→ **EXTRACT TO READ**
-- start --

= Vanessa Grout =

American real estate entrepreneur, investor and journalist

Vanessa Grout is an American real estate entrepreneur, investor and journalist. She was CEO of South Florida real estate brokerage Douglas Elliman during which time she restructured and expanded the company throughout South Florida.
She is currently CEO of OKO Real Estate, an affiliate of International property development company OKO Group, founded by Vladislav Doronin developer and CEO of Aman Resorts, and recently acquired a 6.7-acre site in downtown Fort Lauderdale. She is also the Head of Global Residences & Club for Aman Resorts. Grout is a licensed attorney and real estate broker and a regular contributor to Forbes on the topics of real estate and business.

-- end --

→ **MATERIAL PROVIDED**
-- start --

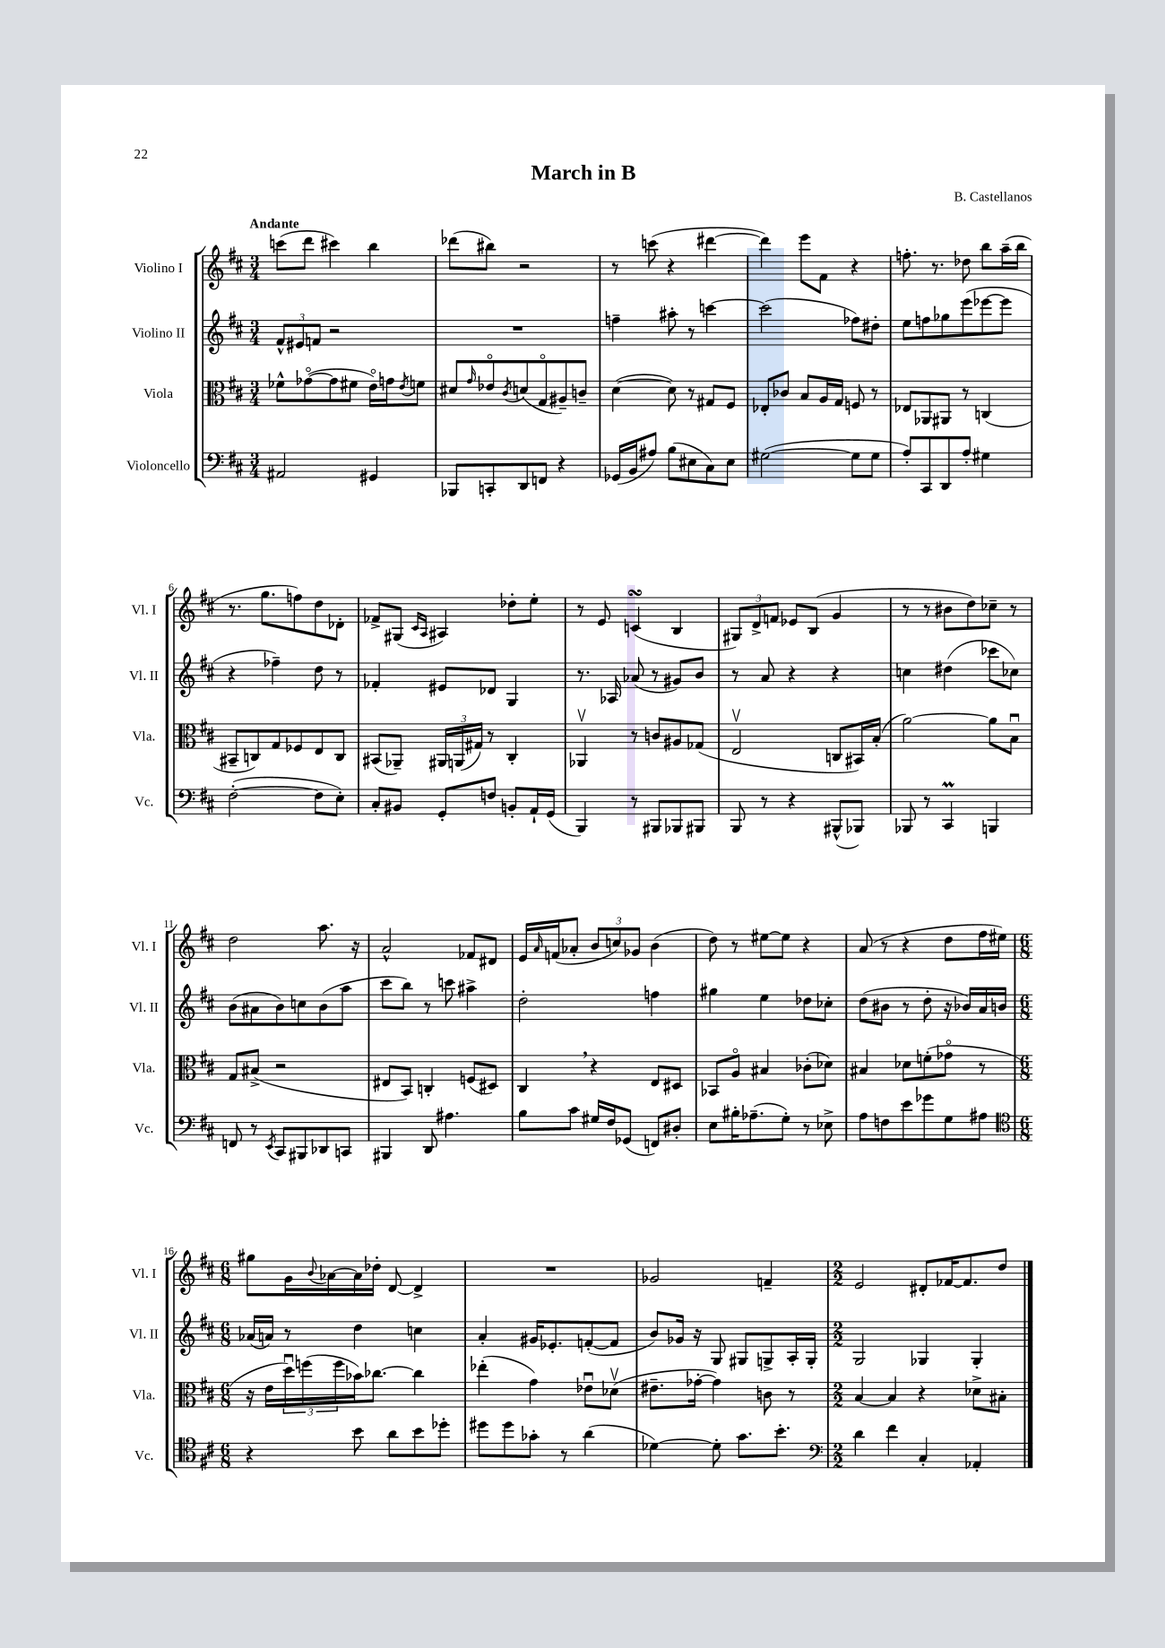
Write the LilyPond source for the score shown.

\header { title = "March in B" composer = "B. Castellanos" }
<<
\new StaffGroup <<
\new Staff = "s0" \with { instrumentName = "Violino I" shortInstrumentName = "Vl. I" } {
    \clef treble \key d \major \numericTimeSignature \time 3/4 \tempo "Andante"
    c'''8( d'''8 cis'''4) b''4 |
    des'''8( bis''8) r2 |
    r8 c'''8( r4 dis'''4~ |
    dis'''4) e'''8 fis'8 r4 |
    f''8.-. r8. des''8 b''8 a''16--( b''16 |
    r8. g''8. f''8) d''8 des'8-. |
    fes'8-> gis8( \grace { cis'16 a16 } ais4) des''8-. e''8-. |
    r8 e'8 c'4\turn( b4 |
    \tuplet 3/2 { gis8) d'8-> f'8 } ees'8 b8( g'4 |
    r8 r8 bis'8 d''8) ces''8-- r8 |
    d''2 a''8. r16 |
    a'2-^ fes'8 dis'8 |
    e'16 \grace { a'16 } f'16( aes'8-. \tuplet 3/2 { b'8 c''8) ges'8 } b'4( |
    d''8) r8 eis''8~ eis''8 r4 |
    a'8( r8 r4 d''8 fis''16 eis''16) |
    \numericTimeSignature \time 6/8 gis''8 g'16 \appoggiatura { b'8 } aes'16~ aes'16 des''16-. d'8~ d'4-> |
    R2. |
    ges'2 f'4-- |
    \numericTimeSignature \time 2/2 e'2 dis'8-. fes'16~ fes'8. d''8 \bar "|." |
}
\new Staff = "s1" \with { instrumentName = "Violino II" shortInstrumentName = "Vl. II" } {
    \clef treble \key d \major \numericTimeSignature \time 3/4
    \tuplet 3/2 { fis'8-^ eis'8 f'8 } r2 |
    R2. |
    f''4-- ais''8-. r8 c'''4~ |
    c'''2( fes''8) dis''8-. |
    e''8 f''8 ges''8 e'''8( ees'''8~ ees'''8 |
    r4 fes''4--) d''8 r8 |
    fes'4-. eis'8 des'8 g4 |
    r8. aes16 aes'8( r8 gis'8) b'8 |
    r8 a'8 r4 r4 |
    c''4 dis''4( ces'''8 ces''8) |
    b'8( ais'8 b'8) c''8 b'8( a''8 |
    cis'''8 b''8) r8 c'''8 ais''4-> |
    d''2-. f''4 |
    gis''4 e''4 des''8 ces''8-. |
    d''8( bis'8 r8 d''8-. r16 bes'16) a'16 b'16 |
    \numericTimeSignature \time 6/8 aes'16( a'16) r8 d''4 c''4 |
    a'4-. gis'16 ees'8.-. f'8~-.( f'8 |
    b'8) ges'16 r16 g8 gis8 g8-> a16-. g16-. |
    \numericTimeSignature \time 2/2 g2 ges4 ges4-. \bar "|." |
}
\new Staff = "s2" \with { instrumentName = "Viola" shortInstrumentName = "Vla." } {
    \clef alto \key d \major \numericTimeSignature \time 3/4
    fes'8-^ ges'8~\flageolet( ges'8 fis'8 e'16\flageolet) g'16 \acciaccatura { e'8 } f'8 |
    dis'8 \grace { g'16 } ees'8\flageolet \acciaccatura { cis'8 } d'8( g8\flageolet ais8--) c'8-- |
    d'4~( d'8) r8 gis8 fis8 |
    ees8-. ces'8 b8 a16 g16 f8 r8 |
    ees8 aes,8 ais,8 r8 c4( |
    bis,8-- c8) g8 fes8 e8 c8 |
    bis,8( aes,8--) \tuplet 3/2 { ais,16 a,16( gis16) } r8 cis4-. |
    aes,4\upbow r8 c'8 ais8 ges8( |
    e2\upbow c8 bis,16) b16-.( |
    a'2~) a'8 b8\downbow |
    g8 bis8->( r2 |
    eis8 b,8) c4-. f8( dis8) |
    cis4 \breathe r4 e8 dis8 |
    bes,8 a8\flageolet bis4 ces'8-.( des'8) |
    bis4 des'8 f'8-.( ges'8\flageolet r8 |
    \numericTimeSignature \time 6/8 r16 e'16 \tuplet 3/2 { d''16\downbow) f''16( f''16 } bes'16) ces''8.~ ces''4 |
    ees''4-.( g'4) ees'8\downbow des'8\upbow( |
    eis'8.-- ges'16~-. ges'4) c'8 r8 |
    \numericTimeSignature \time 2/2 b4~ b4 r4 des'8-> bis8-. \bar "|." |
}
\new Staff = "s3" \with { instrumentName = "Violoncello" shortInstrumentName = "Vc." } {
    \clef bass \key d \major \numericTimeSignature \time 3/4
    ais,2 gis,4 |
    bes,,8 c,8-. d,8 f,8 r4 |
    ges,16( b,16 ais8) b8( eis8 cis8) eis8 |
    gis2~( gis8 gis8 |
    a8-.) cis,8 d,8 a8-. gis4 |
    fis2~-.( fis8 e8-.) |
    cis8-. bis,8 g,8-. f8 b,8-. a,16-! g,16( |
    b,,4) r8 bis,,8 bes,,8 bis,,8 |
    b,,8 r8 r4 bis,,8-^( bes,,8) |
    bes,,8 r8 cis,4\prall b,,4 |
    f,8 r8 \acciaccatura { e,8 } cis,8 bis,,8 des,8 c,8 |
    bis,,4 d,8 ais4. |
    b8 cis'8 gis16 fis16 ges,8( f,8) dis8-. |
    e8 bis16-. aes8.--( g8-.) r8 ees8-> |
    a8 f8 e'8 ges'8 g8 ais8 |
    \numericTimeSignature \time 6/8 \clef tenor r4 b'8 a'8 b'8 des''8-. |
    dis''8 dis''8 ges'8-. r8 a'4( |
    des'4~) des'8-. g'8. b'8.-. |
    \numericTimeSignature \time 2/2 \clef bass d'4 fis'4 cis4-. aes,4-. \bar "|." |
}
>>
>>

-- end --
-- start --

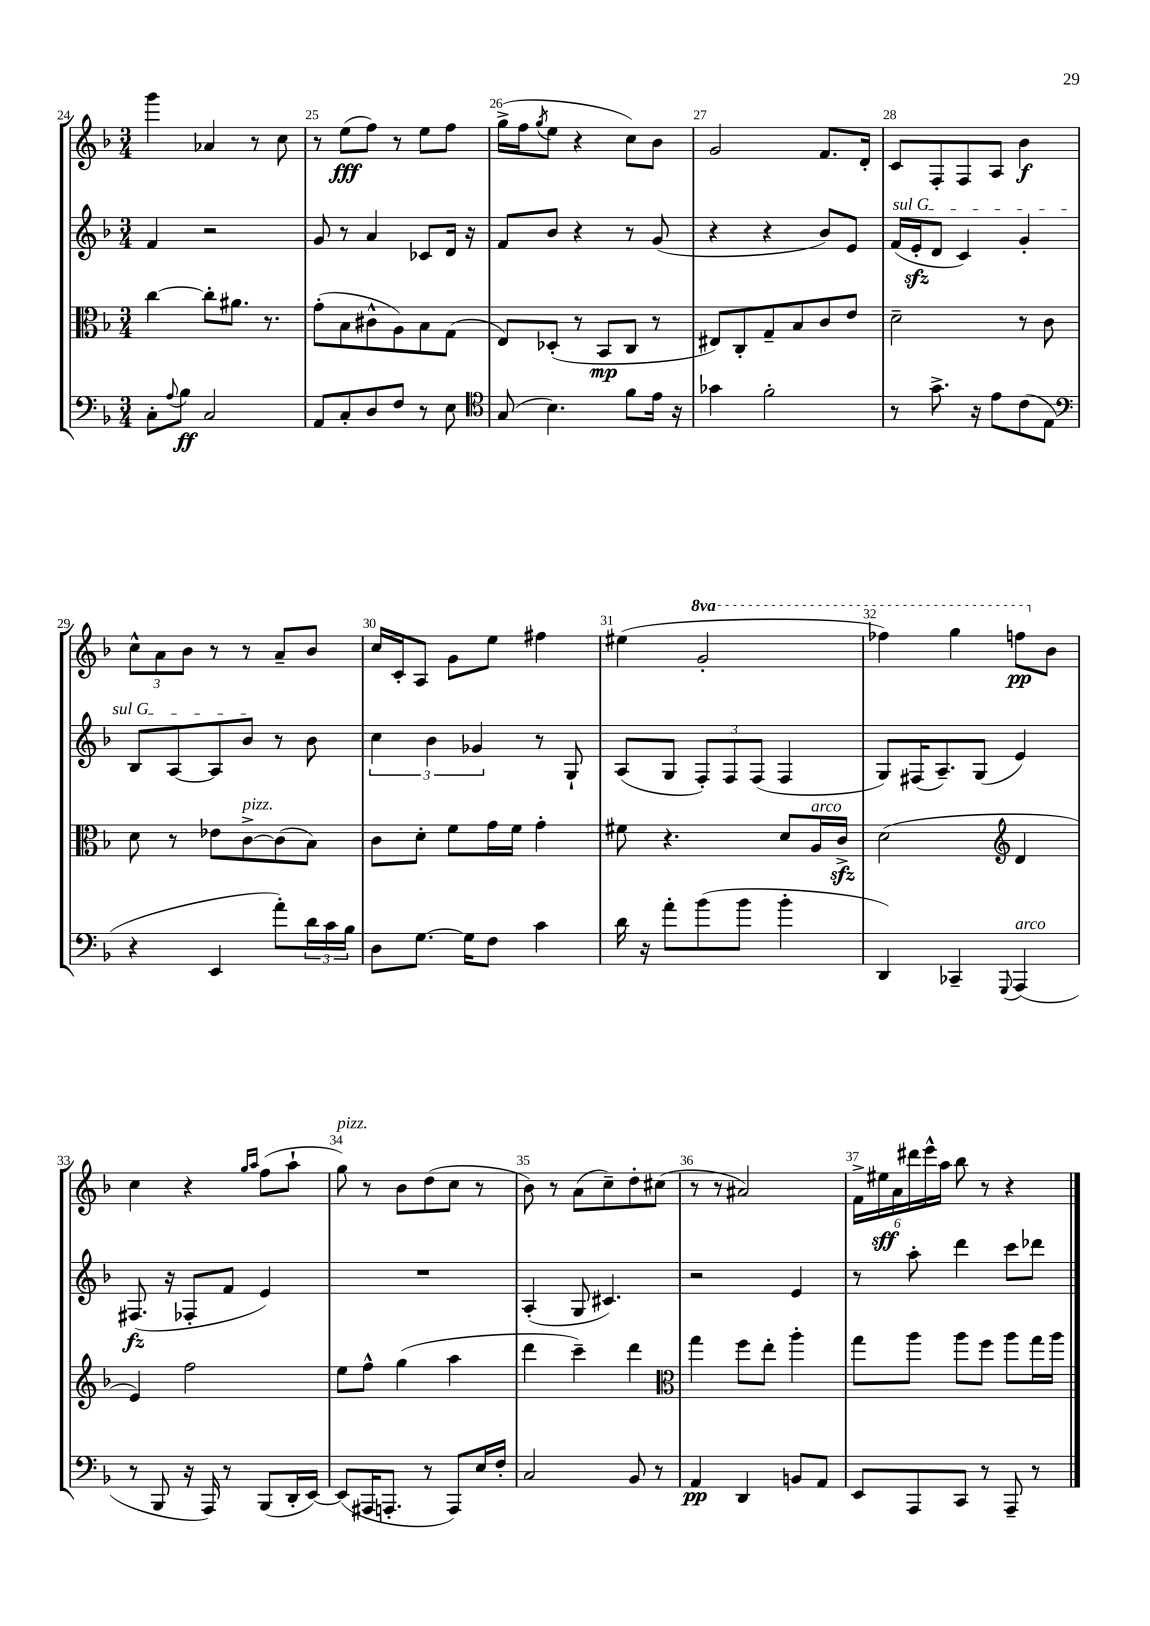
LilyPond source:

-- end --

→ **DIRECTIONS**
a – Write out the section of the Vanessa Grout profile that opens with the words containing "She is currently" and closes with "estate and business.".
b – Extend the profile of Vanessa Grout by writing the next part after its final sentence.
The entries were taken from a different source than the profile.

→ **IN RESPONSE**
a –
She is currently CEO of OKO Real Estate, an affiliate of International property development company OKO Group, founded by Vladislav Doronin developer and CEO of Aman Resorts, and recently acquired a 6.7-acre site in downtown Fort Lauderdale. She is also the Head of Global Residences & Club for Aman Resorts. Grout is a licensed attorney and real estate broker and a regular contributor to Forbes on the topics of real estate and business.

b –
==Early life and education==

Vanessa Grout was born in Miami, Florida, the daughter of Melanie and John Frederick Grout, Jr. She attended The Benjamin School, an independent college preparatory school in North Palm Beach, Florida. She earned her bachelor's degree from the University of Miami, a Juris Doctor degree from St. Thomas University School of Law and an MBA in finance from NYU Stern School of Business. While a law student in Miami, she clerked for attorney Roy Black, who defended William Kennedy Smith.

==Douglas Elliman==

Vanessa Grout was appointed CEO of Douglas Elliman Florida by Howard Lorber, chairman of Douglas Elliman Realty and CEO of Vector Group Ltd. in 2010. Through its real estate arm, New Valley LLC, Vector Group owns Douglas Elliman Realty, the largest residential brokerage company in New York.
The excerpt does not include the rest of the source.